***** RAW DATA *****

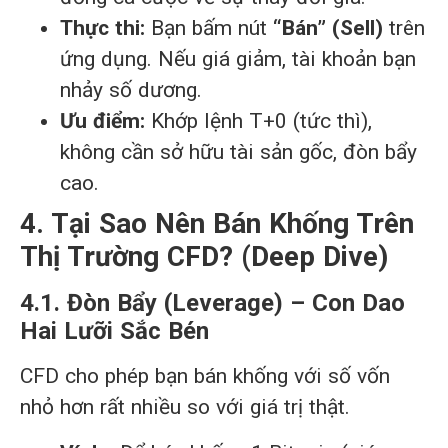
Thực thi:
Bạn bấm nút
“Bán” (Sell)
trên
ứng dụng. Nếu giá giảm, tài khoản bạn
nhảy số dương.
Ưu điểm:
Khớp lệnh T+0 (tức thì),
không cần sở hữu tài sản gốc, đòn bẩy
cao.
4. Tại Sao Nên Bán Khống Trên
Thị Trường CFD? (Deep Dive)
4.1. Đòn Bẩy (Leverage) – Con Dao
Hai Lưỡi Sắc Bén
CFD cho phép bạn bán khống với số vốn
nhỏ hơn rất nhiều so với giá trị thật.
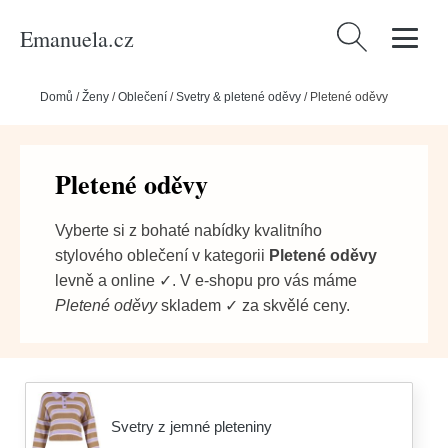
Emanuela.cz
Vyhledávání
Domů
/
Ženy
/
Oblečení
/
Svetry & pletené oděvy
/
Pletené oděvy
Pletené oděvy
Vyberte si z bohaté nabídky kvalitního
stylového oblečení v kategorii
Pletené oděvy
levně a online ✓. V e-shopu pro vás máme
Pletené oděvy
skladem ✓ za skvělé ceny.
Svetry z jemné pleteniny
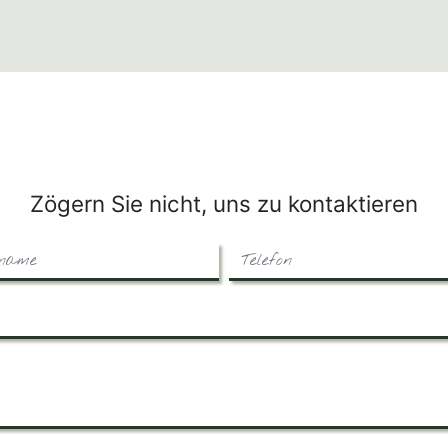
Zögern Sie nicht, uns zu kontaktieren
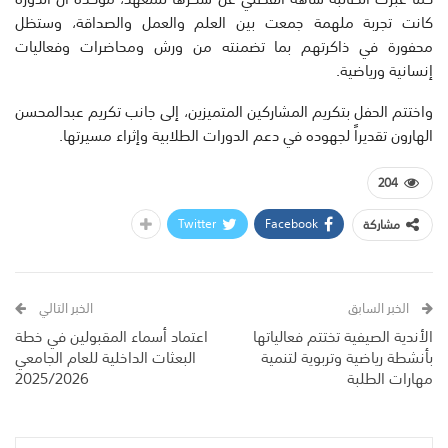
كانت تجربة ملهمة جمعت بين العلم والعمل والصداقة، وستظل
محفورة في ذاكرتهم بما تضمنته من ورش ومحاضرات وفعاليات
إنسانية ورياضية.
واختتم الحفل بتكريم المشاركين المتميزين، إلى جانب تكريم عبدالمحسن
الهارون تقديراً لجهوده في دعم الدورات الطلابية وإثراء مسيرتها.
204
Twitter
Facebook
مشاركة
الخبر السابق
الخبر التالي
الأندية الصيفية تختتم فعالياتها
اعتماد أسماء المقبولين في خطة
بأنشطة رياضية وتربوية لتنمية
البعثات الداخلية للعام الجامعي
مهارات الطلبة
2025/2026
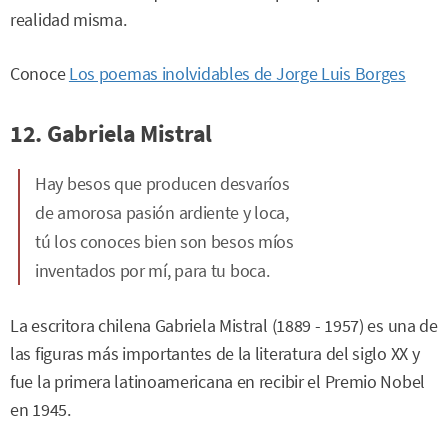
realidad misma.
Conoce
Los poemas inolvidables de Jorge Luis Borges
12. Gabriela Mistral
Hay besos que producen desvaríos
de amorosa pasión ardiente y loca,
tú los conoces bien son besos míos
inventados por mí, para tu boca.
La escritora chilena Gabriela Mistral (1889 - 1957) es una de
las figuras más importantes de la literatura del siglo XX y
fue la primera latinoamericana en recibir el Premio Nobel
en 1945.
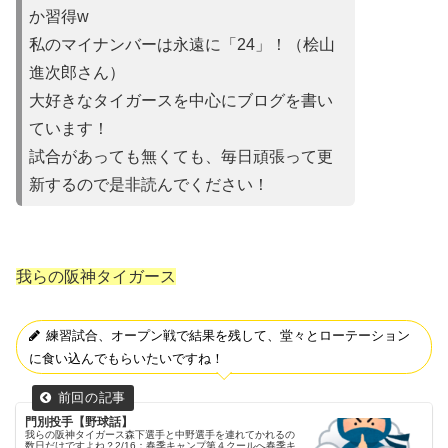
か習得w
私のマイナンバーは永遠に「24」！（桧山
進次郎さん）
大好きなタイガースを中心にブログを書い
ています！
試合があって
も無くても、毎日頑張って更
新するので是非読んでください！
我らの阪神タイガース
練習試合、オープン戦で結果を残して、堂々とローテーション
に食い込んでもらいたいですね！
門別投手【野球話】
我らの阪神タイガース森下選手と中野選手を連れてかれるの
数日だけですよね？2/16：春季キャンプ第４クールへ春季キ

*****

**THE TASK:** Transcribe, from the records above, the first line and every line after it up to and including the line with "La escritora chilena"; omit pictures.

**ANSWER TO THE PROBLEM:**
Thực thi:
Bạn bấm nút
“Bán” (Sell)
trên
ứng dụng. Nếu giá giảm, tài khoản bạn
nhảy số dương.
Ưu điểm:
Khớp lệnh T+0 (tức thì),
không cần sở hữu tài sản gốc, đòn bẩy
cao.
4. Tại Sao Nên Bán Khống Trên
Thị Trường CFD? (Deep Dive)
4.1. Đòn Bẩy (Leverage) – Con Dao
Hai Lưỡi Sắc Bén
CFD cho phép bạn bán khống với số vốn
nhỏ hơn rất nhiều so với giá trị thật.
Emanuela.cz
Vyhledávání
Domů
/
Ženy
/
Oblečení
/
Svetry & pletené oděvy
/
Pletené oděvy
Pletené oděvy
Vyberte si z bohaté nabídky kvalitního
stylového oblečení v kategorii
Pletené oděvy
levně a online ✓. V e-shopu pro vás máme
Pletené oděvy
skladem ✓ za skvělé ceny.
Svetry z jemné pleteniny
Zögern Sie nicht, uns zu kontaktieren
كانت تجربة ملهمة جمعت بين العلم والعمل والصداقة، وستظل
محفورة في ذاكرتهم بما تضمنته من ورش ومحاضرات وفعاليات
إنسانية ورياضية.
واختتم الحفل بتكريم المشاركين المتميزين، إلى جانب تكريم عبدالمحسن
الهارون تقديراً لجهوده في دعم الدورات الطلابية وإثراء مسيرتها.
204
Twitter
Facebook
مشاركة
الخبر السابق
الخبر التالي
الأندية الصيفية تختتم فعالياتها
اعتماد أسماء المقبولين في خطة
بأنشطة رياضية وتربوية لتنمية
البعثات الداخلية للعام الجامعي
مهارات الطلبة
2025/2026
realidad misma.
Conoce
Los poemas inolvidables de Jorge Luis Borges
12. Gabriela Mistral
Hay besos que producen desvaríos
de amorosa pasión ardiente y loca,
tú los conoces bien son besos míos
inventados por mí, para tu boca.
La escritora chilena Gabriela Mistral (1889 - 1957) es una de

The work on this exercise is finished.